You asked me earlier what I look for in the work – I look for what challenges me; what I don't have an answer for. When I do it, I can’t necessarily comprehend the meaning of my own work and it sometimes takes months or years before I come to some coherent emotional and intuitive relationship with the pictures I did. So these works I’m doing now have that element in them that is challenging me. And it is because they challenge me that I continue with the work, otherwise I wouldn’t do it.

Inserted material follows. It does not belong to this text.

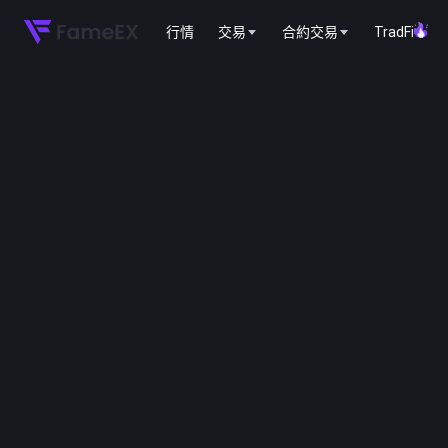
行情
交易
合約交易
TradFi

Today, an important new exhibition of Ballen's work has opened at Halle Saint Pierre in Paris - see Le Monde Selon Roger Ballen About half of the show consists of an interlocking series of installations constructed especially for the ground floor gallery over the last four weeks by Ballen and Rossouw, with assistance from museum staff. As always with the installations, this was an iterative process that was impossible to pre-plan in any but the vaguest detail. Constructed on site, especially for this space, they are truly site specific. However, it is a sign of the maturity of Ballen's installation practice today that the works draw their character entirely from within, without reliance on the fabric of the building or some previous incarnation and use.